Summer’s coming and what does that mean?
What else? The diet is underway.
When I start “the diet” as I’ve done many times over the course of my lifetime, it is always with a goal and intent.
This time, my desire to look better is outweighed by the medical community and their threats of diabetes looming down the road. Do they do this to every non-skinny person around my age?
At any rate, it took a lot to get me into “the zone” mentally this time. When I’m in “the zone” I have a steel will. Try to get me to eat dessert at great personal risk – because I will hurt you!
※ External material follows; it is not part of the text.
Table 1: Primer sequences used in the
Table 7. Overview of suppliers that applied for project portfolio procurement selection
This time, it’s harder than it’s ever been. Because I’m older and have additional medical issues that make losing weight an ever increasing challenge. It used to be easy – relatively speaking. It hasn’t been for a few years now. What I mean by ‘not easy’ is I’m not sure I’ll succeed. One could argue that I’ve never been sure of success in the past – at least not until I reached my goal – which wasn’t all the time, there were times when I quit out of frustration. There’s some truth to that.
This time I am determined. I am determined to surpass my medical goal and possibly even surpass my personal goal. I’ve got a great start – I’m down over ten pounds already. My next major hurdle is taking a long time – and it’s one I’ve never knowingly succeeded in overcoming.
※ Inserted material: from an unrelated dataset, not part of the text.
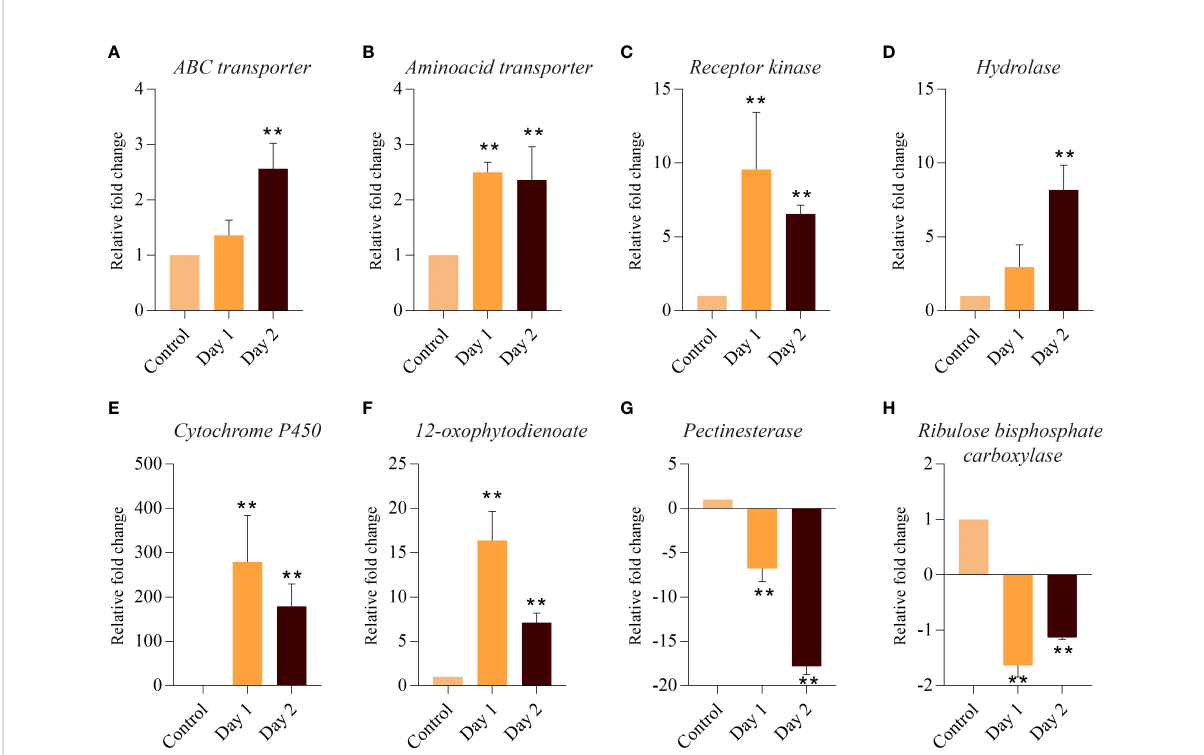
FIGURE 5 Quantitative PCR-based validation of DEGs associated with coleoptile senescence in rice. Relative expression of genes belonging to functional categories such as transporters: ABC transporter (A) , amino acid transporter (B) ; signaling: Receptor kinase (C) ; hormone signaling and transduction: Hydrolase (D) , cytochrome P450 (E) and 12-oxophytodienoate (F) ; cell wall: Pectinesterase (G) ; and photosynthesis: Ribulose bisphosphate carboxylase (H) was determined in control and at day 1 and day 2 of senescing coleoptiles. For normalization eEF-1 a was used as an internal control. Three biological replicates and two technical replicates were included in the study. Asterisks indicate a signi fi cant difference between the control and the senescence sample (Student ’ s t -test, ** P <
The pressure is on. I am religiously following my diet. It’s taking forever.
I keep hearing “well, that happens,” “you’re just at a plateau,” “just wait, you’ll see.” All very nice – but none of these comments give me the assurance I seek. And my patience is shot!
Over the past two weeks I’ve lost somewhere between 1.5 – 2.8 pounds (I thought it was 2.8 until I got on the scale this morning – dammit). It’s just sooooo slow! And going backwards just sucks!!!!
Then there’s this major kidding myself thing. Right now I’m telling myself I’ll get way down and monitor carefully so I stay there. It seems to be working for Marie Osmond – but not so much for me. At least it never has in the past.
During and after every successful diet in my past, I was sure I’d be disciplined enough to never regain the weight – and obviously that has never been the case.
There’s a lot of obesity in my ancestry – am I just meant to be fat? Am I beating fate for fleeting moments here and there – only to fall back to my true body size when nature takes it’s course – if that’s the case why am I beating myself up – shouldn’t I give in to a greater force? But I do feel like crap when I’m heavier – so that’s a deterrent.
So in summary, I have posed a lot of questions, questions born of insecurity. I sure could use some moral support from women who struggle with weight, are too smart for their own good and are too lazy to always do the right thing in the right way – so they seek shortcuts. In short, I don’t need help from saints who are diligent, eat healthy (i.e. all fresh foods, nothing processed and low salt, low fat – you get the drift) because I’m never gonna be that person!